2) But another important moment in the conference took place on the last night of the gathering, in a workshop entitled “Confíagua: Practices in Prophetic Listening” (led by millennial artist/activists brontë velez and Jiordi Rosales). This particular workshop made use of a yet-to-be-released film, coming out of Oakland, CA, detailing a large-scale black-led public ritual, on the 10th anniversary of the murder of Oscar Grant in the BART station of Fruitvale by police on New Year’s Day, 2009. The film is stunning, magnificently choreographed, almost exclusively featuring black ceremonial artists, literally smelting guns into star-molds indicative of the constellations in the night sky over Oakland when the Grant murder took place, and then returning those re-made metals back to earth and ocean as offering and transformation. The narration of the film at one point asserts flat out, “black wellness is the antithesis of nation-state violence,” and then goes on to say, “This is not our apocalypse, this is not our apocalypse, we are already revealed to ourselves.” “Apocalypse” after all means literally, “unveiling,” “revealing,” “revelation” as in The Book of Revelation, The Book of the Great Unveiling.

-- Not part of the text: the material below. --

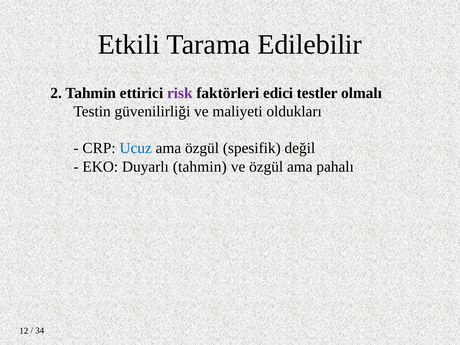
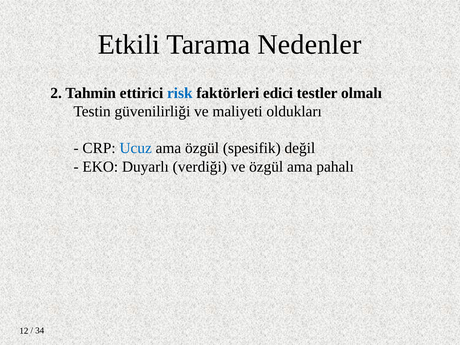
Edilebilir: Edilebilir -> Nedenler
risk colour: purple -> blue
Duyarlı tahmin: tahmin -> verdiği
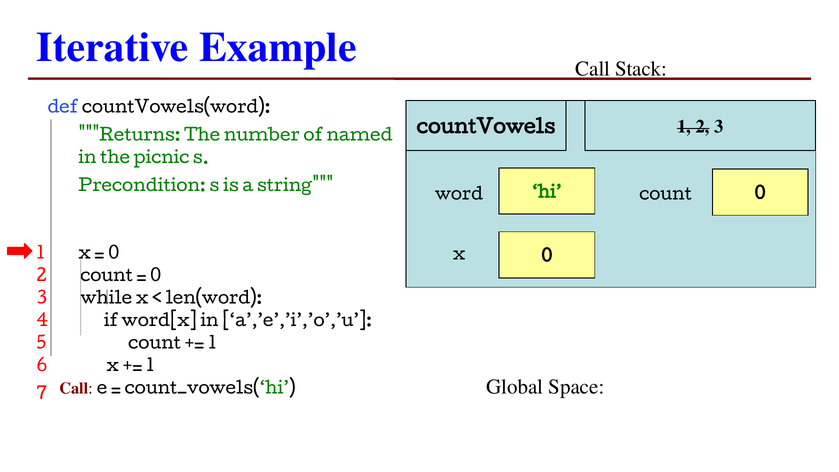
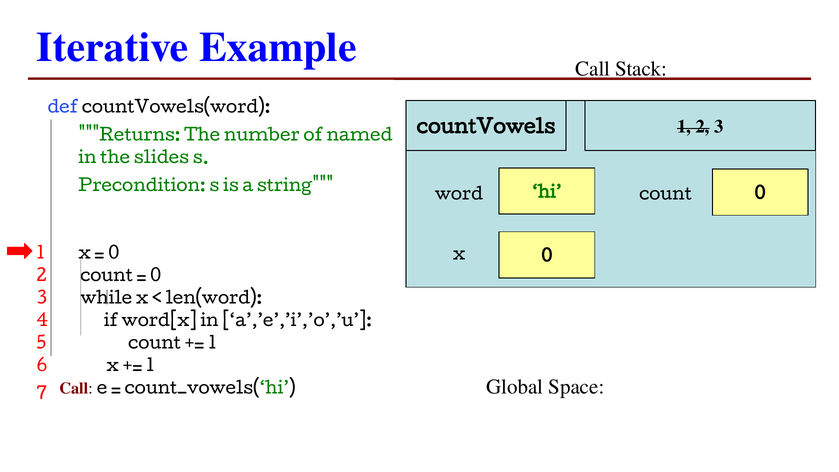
picnic: picnic -> slides
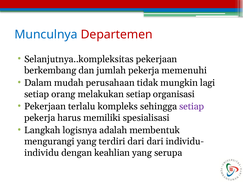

And here lies a deep quandary. We are indeed living an apocalypse, with Four Horsemen, Four Messengers, riding in on us from the horizon. Climate crisis. Coronavirus. Job loss. And now street protest, demanding the defunding of policing and the end of white violence directed against black bodies. Yes, also protesting violence against brown bodies (at the border) and red bodies (especially as “disappeared” Native women), and Muslim bodies overseas, in Yemen and Palestine and Afghanistan. But especially, violence directed against black bodies, again and again and again, day after day, year after year, decade after decade, century after century. George Floyd and Breonna Taylor and Ahmaud Arbery and on and on and on. A concerted demand for the end of white violence against black bodies. But we need to be clear. This means, effectively, as already hinted, the end of whiteness. The death-knell for white supremacy, white centrality, indeed, white being in any of its myriad structures and assumptions and practices. The end of whiteness.